All muscle and skin samples that are collected in Brisbane can be shared with other MND investigators (nationally and internationally) to enhance collaboration and to speed up drug development.

Basic –

Our team’s basic research aims to identify the mechanisms that cause metabolic dysfunction in MND, with the view to identify targets for therapeutic development. This research is conducted in collaboration with Dr Frederik Steyn, Dr Jean-Philippe Loeffler, Dr Bradley Turner, and Prof Ernst Wolvetang.

To date, our projects have used the SOD1G93A mouse model of MND, and a unique mouse that I have generated by crossing SOD1G93A mice to mice that have no growth hormone receptor signalling (GHR). Our data in SOD1G93A mice show that there are significant changes in how fat is used as an energy source during the course of disease. This work has formed the majority of the PhD thesis for Ms Rui Li and data are being prepared for publication.

Using our unique SOD1/GHR mouse, we have shown that manipulation of signalling pathways that modulate energy balance can lead to the delaying of the onset of muscle weakness by 11 weeks, and extend survival by 11 days.

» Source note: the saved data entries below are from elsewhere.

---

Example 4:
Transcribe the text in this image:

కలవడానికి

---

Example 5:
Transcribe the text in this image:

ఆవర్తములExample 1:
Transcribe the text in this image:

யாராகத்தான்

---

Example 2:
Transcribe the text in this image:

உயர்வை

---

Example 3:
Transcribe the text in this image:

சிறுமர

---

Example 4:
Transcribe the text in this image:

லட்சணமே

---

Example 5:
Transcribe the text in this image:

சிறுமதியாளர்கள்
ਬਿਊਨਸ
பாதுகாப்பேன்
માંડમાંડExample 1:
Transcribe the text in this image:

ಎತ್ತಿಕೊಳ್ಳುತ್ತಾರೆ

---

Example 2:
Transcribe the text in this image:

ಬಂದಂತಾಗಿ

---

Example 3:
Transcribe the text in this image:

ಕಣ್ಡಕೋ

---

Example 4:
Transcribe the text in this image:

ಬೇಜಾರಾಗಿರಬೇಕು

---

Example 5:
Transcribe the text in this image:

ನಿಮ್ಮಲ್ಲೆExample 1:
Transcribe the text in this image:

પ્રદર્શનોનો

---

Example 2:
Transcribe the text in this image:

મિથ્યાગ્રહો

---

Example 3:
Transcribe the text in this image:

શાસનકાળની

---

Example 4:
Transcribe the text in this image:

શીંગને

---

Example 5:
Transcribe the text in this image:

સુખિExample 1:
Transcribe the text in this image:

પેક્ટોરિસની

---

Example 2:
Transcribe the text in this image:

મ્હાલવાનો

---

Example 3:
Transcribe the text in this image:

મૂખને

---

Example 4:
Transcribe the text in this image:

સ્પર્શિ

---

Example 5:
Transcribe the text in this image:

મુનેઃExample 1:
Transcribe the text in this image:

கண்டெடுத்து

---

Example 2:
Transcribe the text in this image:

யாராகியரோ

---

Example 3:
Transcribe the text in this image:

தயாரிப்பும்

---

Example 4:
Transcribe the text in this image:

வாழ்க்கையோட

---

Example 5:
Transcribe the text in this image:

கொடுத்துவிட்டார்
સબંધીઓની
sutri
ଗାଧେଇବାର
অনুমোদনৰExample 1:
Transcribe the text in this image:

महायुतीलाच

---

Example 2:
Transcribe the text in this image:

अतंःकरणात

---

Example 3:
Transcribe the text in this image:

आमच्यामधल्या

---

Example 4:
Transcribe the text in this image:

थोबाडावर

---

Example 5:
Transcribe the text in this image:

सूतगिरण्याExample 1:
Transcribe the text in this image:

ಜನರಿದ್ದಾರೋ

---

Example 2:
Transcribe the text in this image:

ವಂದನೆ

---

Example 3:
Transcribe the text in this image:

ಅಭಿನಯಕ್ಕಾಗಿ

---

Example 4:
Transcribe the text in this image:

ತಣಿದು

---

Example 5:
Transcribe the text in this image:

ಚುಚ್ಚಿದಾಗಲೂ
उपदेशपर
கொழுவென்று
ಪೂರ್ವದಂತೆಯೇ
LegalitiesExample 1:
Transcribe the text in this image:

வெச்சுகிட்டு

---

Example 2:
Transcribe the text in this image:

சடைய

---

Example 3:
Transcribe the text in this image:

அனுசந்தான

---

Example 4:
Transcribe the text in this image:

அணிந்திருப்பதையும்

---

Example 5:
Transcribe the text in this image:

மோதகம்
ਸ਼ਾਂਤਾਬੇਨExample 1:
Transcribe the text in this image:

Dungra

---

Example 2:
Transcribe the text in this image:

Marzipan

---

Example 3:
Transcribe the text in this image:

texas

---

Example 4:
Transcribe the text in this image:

We continue to breed the SOD/GHR mouse to complete assessment of skeletal muscle and spinal cords to see if reduced growth hormone signalling in these mice can save neurons in the spinal cord and rescue connections between these neurons and skeletal muscle.
As part of our clinical research, we have found that MND patients experience significant fatigue. We have initiated treatment of SOD1G93A mice with a compound that has been found to alleviate fatigue in mice and humans. In the first study, SOD1G93A mice were either placed on a control (chow) diet, or a diet supplemented with our compound at an age that corresponded to a time when disease symptoms first present (10 weeks).

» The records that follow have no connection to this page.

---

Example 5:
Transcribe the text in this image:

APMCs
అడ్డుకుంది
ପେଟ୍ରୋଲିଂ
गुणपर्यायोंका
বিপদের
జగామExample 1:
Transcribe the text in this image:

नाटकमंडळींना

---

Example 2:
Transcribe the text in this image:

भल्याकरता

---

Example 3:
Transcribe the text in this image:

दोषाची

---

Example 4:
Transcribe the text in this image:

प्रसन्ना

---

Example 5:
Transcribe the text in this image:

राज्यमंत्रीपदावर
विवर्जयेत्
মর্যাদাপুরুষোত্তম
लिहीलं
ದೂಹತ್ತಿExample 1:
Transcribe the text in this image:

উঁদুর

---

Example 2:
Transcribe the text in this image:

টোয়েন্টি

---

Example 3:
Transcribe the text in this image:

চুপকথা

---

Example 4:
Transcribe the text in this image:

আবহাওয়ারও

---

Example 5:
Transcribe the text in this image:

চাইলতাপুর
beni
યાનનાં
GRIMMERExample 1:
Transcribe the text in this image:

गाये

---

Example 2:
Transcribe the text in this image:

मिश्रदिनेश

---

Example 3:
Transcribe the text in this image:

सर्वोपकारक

Our data show that SOD1G93A mice supplemented with this compound have an initial improvement in hind limb grip strength relative to non-supplemented mice, with a peak response occurring three weeks after diet initiation. Following this three week time period, SOD1G93A mice on the compound start to lose grip strength, yet their grip strength still remains higher than that of non-supplemented SOD1G93A mice. Future experiments will focus on placing 10 week old wild-type and SOD1G93A mice on chow or treatment diet for three weeks. Mice will be assessed for motor neuron numbers in the spinal cord, and the integrity of connections between motor neurons and skeletal muscle to determine whether our compound is neuroprotective.

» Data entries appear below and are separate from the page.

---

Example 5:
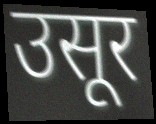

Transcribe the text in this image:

उसूर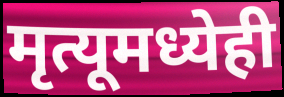
मृत्यूमध्येहीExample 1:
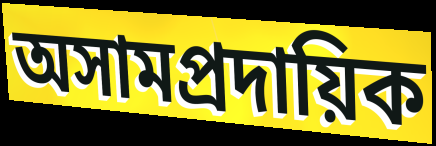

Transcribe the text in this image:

অসামপ্রদায়িক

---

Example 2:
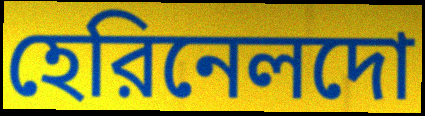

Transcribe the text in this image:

হেরিনেলদো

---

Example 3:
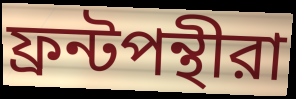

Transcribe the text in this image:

ফ্রন্টপন্থীরা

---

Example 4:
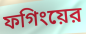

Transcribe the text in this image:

ফগিংয়ের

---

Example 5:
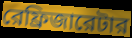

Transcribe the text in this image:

রেফ্রিজারেটার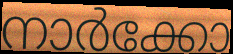
നാർക്കോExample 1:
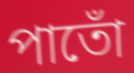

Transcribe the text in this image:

পাতোঁ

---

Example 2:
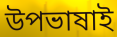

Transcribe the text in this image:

উপভাষাই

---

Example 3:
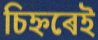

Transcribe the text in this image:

চিহ্নৰেই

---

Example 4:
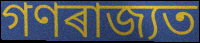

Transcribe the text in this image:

গণৰাজ্যত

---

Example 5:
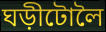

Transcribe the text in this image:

ঘড়ীটোলৈ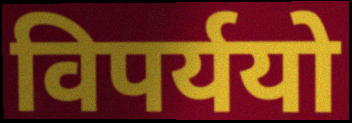
विपर्ययोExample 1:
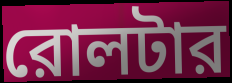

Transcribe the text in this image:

রোলটার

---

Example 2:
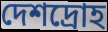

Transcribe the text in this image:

দেশদ্রোহ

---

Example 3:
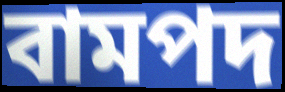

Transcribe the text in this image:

বামপদ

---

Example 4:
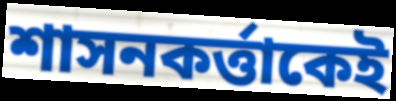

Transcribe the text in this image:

শাসনকর্ত্তাকেই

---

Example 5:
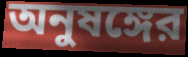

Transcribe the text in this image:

অনুষঙ্গেরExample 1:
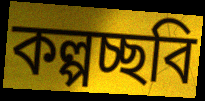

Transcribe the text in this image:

কল্পচ্ছবি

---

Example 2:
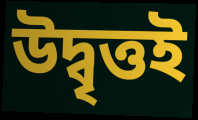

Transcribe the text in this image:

উদ্বৃত্তই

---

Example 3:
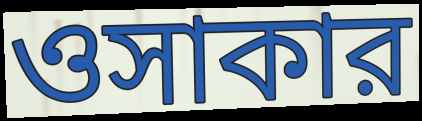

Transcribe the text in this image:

ওসাকার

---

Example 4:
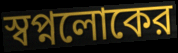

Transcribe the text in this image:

স্বপ্নলোকের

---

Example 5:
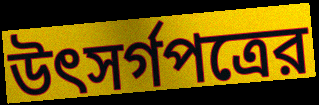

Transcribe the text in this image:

উৎসর্গপত্রের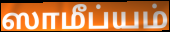
ஸாமீப்யம்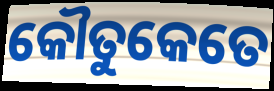
କୌତୁକେତେ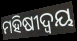
ମହିଷୀଦ୍ୱୟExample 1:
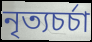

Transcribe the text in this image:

নৃত্যচর্চা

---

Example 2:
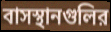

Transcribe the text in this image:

বাসস্থানগুলির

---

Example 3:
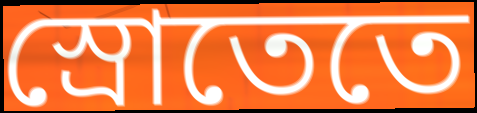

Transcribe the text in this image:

স্রোতেতে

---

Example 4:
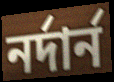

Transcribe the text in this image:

নর্দার্ন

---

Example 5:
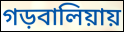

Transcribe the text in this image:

গড়বালিয়ায়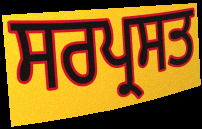
ਸਰਪ੍ਰਸਤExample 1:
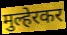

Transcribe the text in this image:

मुल्हेरकर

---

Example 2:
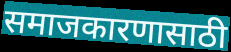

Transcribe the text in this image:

समाजकारणासाठी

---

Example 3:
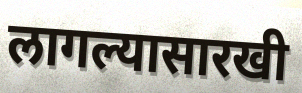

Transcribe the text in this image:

लागल्यासारखी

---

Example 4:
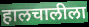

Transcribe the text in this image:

हालचालीला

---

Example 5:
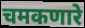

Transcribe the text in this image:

चमकणारे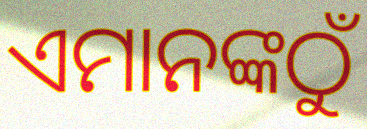
ଏମାନଙ୍କଠୁଁ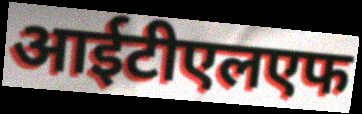
आईटीएलएफ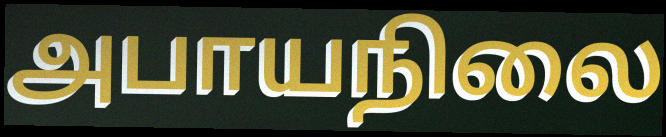
அபாயநிலை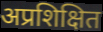
अप्रशिक्षित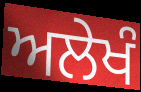
ਅਲੇਖੰ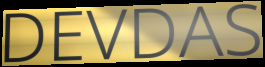
DEVDAS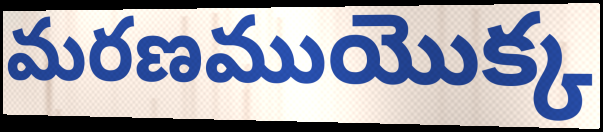
మరణముయొక్క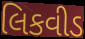
લિકવીડ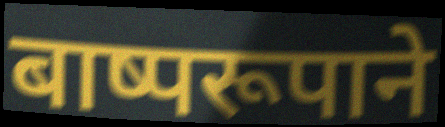
बाष्परूपानेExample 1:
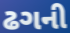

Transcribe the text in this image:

ઢગની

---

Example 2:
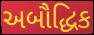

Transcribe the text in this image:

અબૌદ્ધિક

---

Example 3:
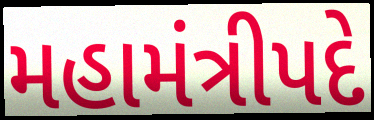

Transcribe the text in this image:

મહામંત્રીપદે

Through collaboration, I have secured funding as co-CI from FightMND. This project will test the effects of modulating the metabolism of a unique group of fats on disease outcome in multiple mouse models of MND. We have promising lead compounds in hand and the timeline for completion is 2020.

3. Research Input and Output since 2015
I have secured ~$4.1M in research funding as lead or co-investigator via grants received from the NHMRC, MNDRIA, Wesley Medical Research, FightMND, and University of Queensland. I am also an investigator on two NHMRC-MEI grants valued at ~$450K.

Since 2015, I have published 15 peer-reviewed articles and one book chapter. I have presented our work at numerous national and international conferences.

4. Future directions
To date, I have strategically developed transdisciplinary collaborative links and projects that are aimed at advancing research discovery. In July 2017, I moved my laboratory from the School of Biomedical Sciences to the Australian Institute for Bioengineering and Nanotechnology (AIBN). As part of this move, I will fully integrate my clinical research with research expertise and infrastructure at UQ StemCARE at AIBN to foster the next phase of our research – the use of human-derived cells for precision medicine.

With the Ross Maclean Fellow scheduled to commence at QBI in 2018, I aim to collaborate with Dr Walker to further drive MND research in Brisbane towards treatments for motor neurone disease.